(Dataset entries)
:::::

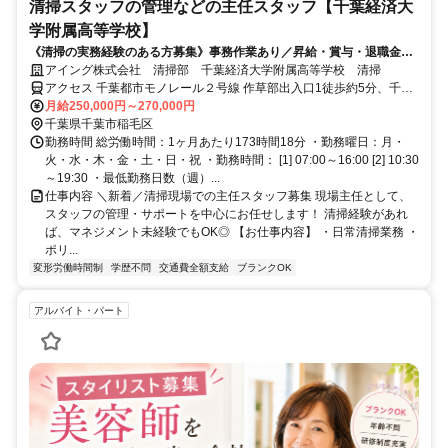
清掃スタッフの管理などの主任スタッフ【千葉経済大
学附属高等学校】
《清掃の実務経験のある方募集》事務作業あり／昇給・賞与・退職金あ
り／清掃経験を活かしてキャリアUP
アイング株式会社 清掃部 千葉経済大学附属高等学校 清掃
アクセス 千葉都市モノレール２号線 作草部出入口1徒歩約5分、千葉
都市モノレール２号線 天台出入口1徒歩約12分、ＪＲ総武本線 西千
月給250,000円～270,000円
葉北口徒歩約12分
千葉県千葉市稲毛区
勤務時間 総労働時間：1ヶ月あたり173時間18分 ・勤務曜日：月・
火・水・木・金・土・日・祝 ・勤務時間： [1] 07:00～16:00 [2] 10:30
～19:30 ・最低勤務日数（週）...
仕事内容 ＼新着／清掃現場での主任スタッフ募集 現場主任として、
スタッフの管理・サポートを中心にお任せします！ 清掃経験があれ
ば、マネジメント未経験でもOK◎ 【お仕事内容】 ・日常清掃業務 ・
ポリ...
変形労働時間制
学歴不問
交通費全額支給
ブランクOK
アルバイト・パート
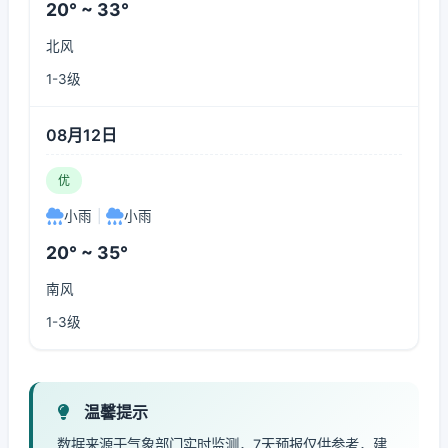
20° ~ 33°
北风
1-3级
08月12日
优
小雨
|
小雨
20° ~ 35°
南风
1-3级
温馨提示
数据来源于气象部门实时监测，7天预报仅供参考，建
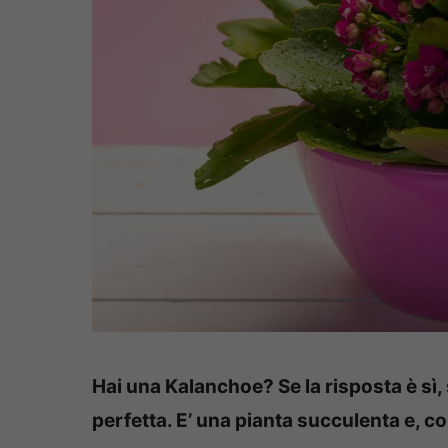
Hai una Kalanchoe? Se la risposta è sì, 
perfetta. E’ una pianta succulenta e, co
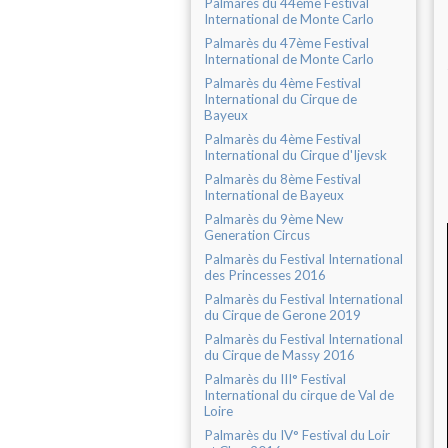
Palmarès du 44ème Festival
International de Monte Carlo
Palmarès du 47ème Festival
International de Monte Carlo
Palmarès du 4ème Festival
International du Cirque de
Bayeux
Palmarès du 4ème Festival
International du Cirque d'Ijevsk
Palmarès du 8ème Festival
International de Bayeux
Palmarès du 9ème New
Generation Circus
Palmarès du Festival International
des Princesses 2016
Palmarès du Festival International
du Cirque de Gerone 2019
Palmarès du Festival International
du Cirque de Massy 2016
Palmarès du III° Festival
International du cirque de Val de
Loire
Palmarès du IV° Festival du Loir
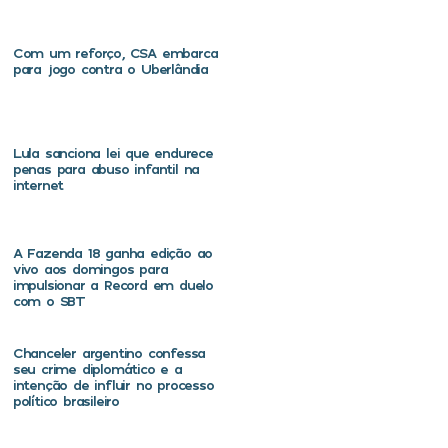
Com um reforço, CSA embarca
para jogo contra o Uberlândia
Lula sanciona lei que endurece
penas para abuso infantil na
internet
A Fazenda 18 ganha edição ao
vivo aos domingos para
impulsionar a Record em duelo
com o SBT
Chanceler argentino confessa
seu crime diplomático e a
intenção de influir no processo
político brasileiro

:::::

▶ Work task
Can you give the data above again with every "Palmarès" changed to "Résultats" and everything else unchanged? Leave the pictures out of your answer.

▶ Your response
清掃スタッフの管理などの主任スタッフ【千葉経済大
学附属高等学校】
《清掃の実務経験のある方募集》事務作業あり／昇給・賞与・退職金あ
り／清掃経験を活かしてキャリアUP
アイング株式会社 清掃部 千葉経済大学附属高等学校 清掃
アクセス 千葉都市モノレール２号線 作草部出入口1徒歩約5分、千葉
都市モノレール２号線 天台出入口1徒歩約12分、ＪＲ総武本線 西千
月給250,000円～270,000円
葉北口徒歩約12分
千葉県千葉市稲毛区
勤務時間 総労働時間：1ヶ月あたり173時間18分 ・勤務曜日：月・
火・水・木・金・土・日・祝 ・勤務時間： [1] 07:00～16:00 [2] 10:30
～19:30 ・最低勤務日数（週）...
仕事内容 ＼新着／清掃現場での主任スタッフ募集 現場主任として、
スタッフの管理・サポートを中心にお任せします！ 清掃経験があれ
ば、マネジメント未経験でもOK◎ 【お仕事内容】 ・日常清掃業務 ・
ポリ...
変形労働時間制
学歴不問
交通費全額支給
ブランクOK
アルバイト・パート
20° ~ 33°
北风
1-3级
08月12日
优
小雨
|
小雨
20° ~ 35°
南风
1-3级
温馨提示
数据来源于气象部门实时监测，7天预报仅供参考，建
Hai una Kalanchoe? Se la risposta è sì, 
perfetta. E’ una pianta succulenta e, co
Résultats du 44ème Festival
International de Monte Carlo
Résultats du 47ème Festival
International de Monte Carlo
Résultats du 4ème Festival
International du Cirque de
Bayeux
Résultats du 4ème Festival
International du Cirque d'Ijevsk
Résultats du 8ème Festival
International de Bayeux
Résultats du 9ème New
Generation Circus
Résultats du Festival International
des Princesses 2016
Résultats du Festival International
du Cirque de Gerone 2019
Résultats du Festival International
du Cirque de Massy 2016
Résultats du III° Festival
International du cirque de Val de
Loire
Résultats du IV° Festival du Loir
Com um reforço, CSA embarca
para jogo contra o Uberlândia
Lula sanciona lei que endurece
penas para abuso infantil na
internet
A Fazenda 18 ganha edição ao
vivo aos domingos para
impulsionar a Record em duelo
com o SBT
Chanceler argentino confessa
seu crime diplomático e a
intenção de influir no processo
político brasileiro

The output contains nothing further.